The table above assumes standard Shor's. But variational approaches
(VQE-based factoring, QAOA-enhanced number field sieve) trade qubits
for classical computation:

```
Standard Shor's:     4,096 logical qubits for RSA-2048
Variational hybrid:  ~500-1,000 logical qubits + massive classical compute
```

**Prediction**: By 2032-2035, variational hybrid approaches factor RSA-1024
on ~10,000 physical qubits. Not because the quantum computer is big enough
for standard Shor's, but because the classical-quantum interplay finds a
more efficient decomposition.

ruQu's VQE + 256-tile fabric + adaptive coherence gating is exactly this
architecture at 25-qubit scale. At 10,000 qubits, the same software
framework orchestrates the attack.

### 2.3 The Crypto Migration Race

```
Timeline:
  2026: NIST publishes FIPS 203/204/205 (ML-KEM, ML-DSA, SLH-DSA)
  2027-2030: Enterprise migration begins (banks, governments)
  2030: RSA-64 falls to quantum computers
  2031-2033: Consumer migration (browsers, phones, IoT)
  2033: ECDSA-128 equivalent threatened
  2035: RSA-512 falls
  2036: NIST deprecates all pre-quantum public key crypto
```

**The question**: Does migration complete before capability arrives?
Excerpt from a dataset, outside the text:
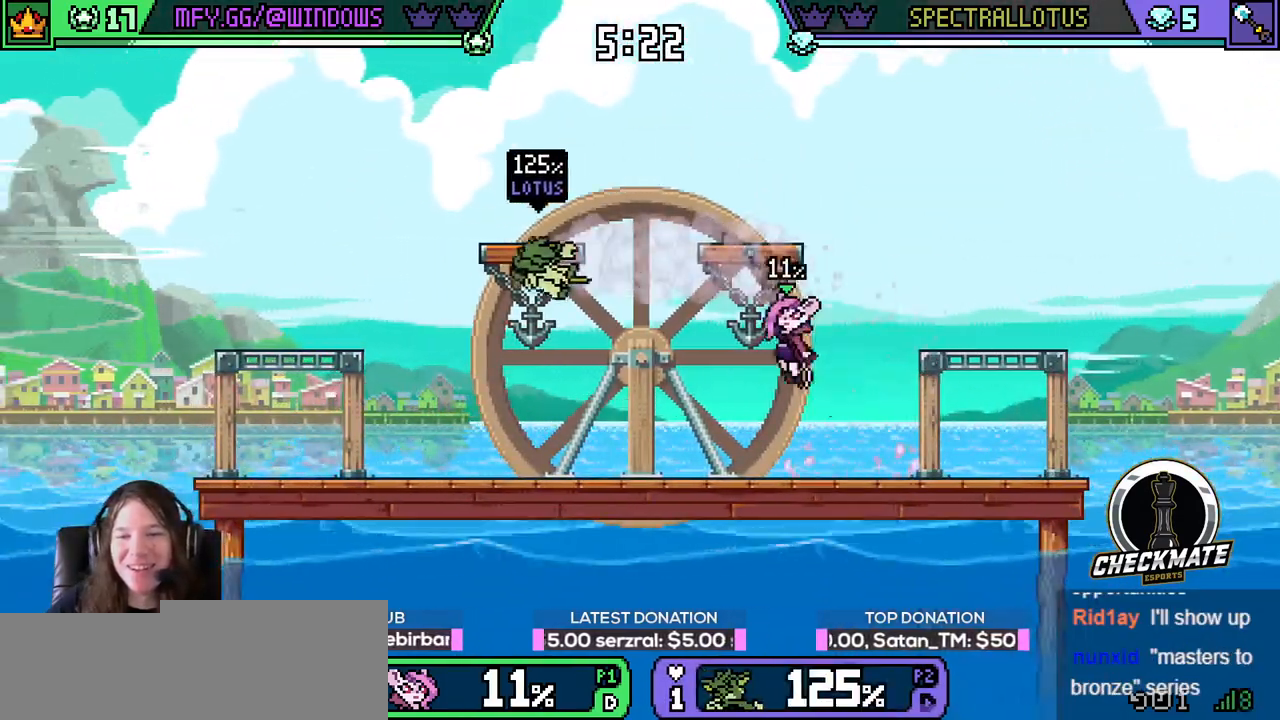
{"keys": ["right", "w"], "events": [[117, "space", "down"], [267, "space", "up"], [267, "w", "down"], [501, "left", "up"], [501, "right", "down"]]}
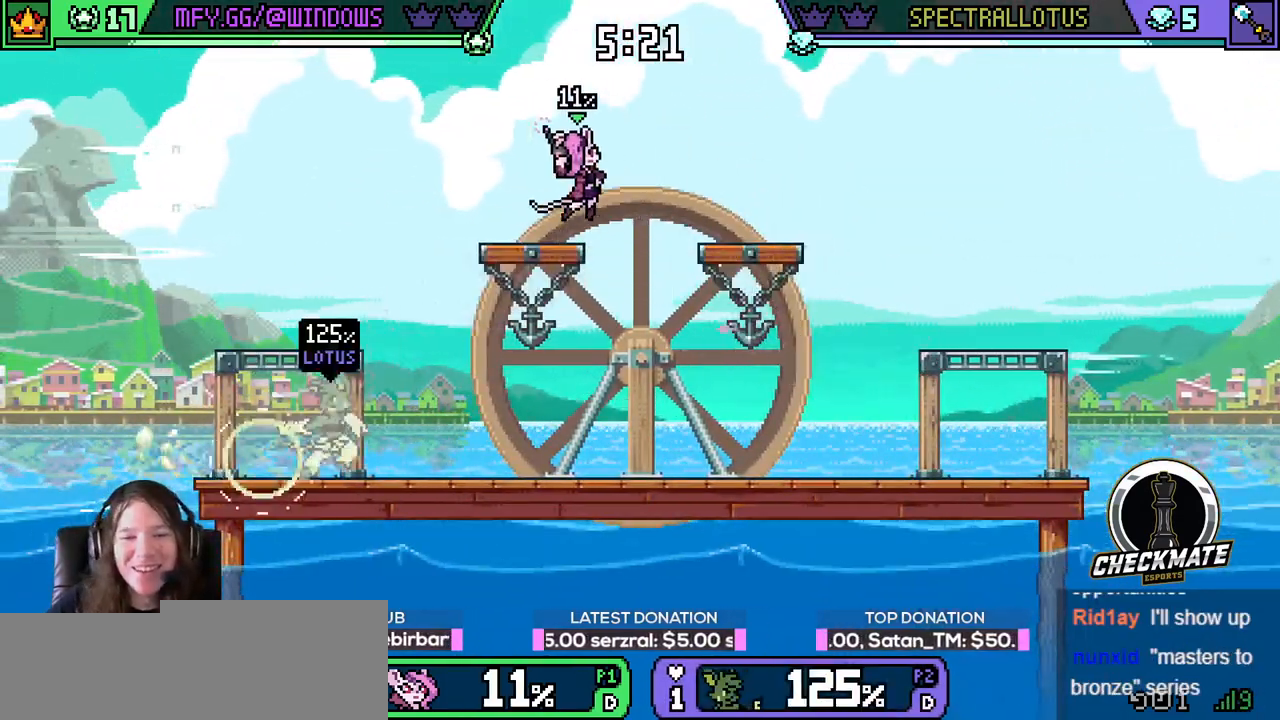
{"keys": ["down"], "events": [[100, "w", "up"], [150, "right", "up"], [467, "down", "down"]]}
**Historical precedent**: SHA-1 was deprecated in 2011, but real attacks
emerged in 2017 (SHAttered). Migration took ~10 years. If quantum threats
materialize ~2033, and migration started ~2026, the race is tight.

## 3. Decade 2: 2036-2046 — Shor's Becomes Routine

### 3.1 Quantum Computing Matures

By 2040, quantum computers are expected to reach the "utility" phase:

| Metric | 2026 | 2040 (projected) |
|--------|------|-------------------|
| Logical qubits | ~1 | 10,000+ |
| Gate fidelity | 99.9% | 99.9999% |
| Coherence time | microseconds | seconds-minutes |
| Clock speed | kHz | MHz |
| Access model | Cloud (limited) | Cloud (commodity) |

### 3.2 Shor's Implications at Scale

```
By ~2038: RSA-2048 is factored by a quantum computer.
By ~2040: RSA-4096 is factored.
By ~2042: All classical public-key crypto is broken.
```

**But this is not the interesting part.**

The interesting part is what happens to Shor's algorithm itself.
In 50 years, Shor's algorithm will be viewed the way we view
Euclid's algorithm today — a foundational result that spawned
an entire field, but long since superseded by more powerful tools.

### 3.3 Post-Shor Algorithms

By 2040, we will likely have:

**Quantum algorithms for problems we don't yet know are vulnerable**:
- Lattice problems (currently "post-quantum safe" — but are they?)
- Isogeny-based crypto (SIDH already broken classically in 2022)
- Code-based crypto (McEliece — 45 years and still standing, but for how long?)
- Multivariate crypto (known quantum speedups exist but not polynomial-time breaks)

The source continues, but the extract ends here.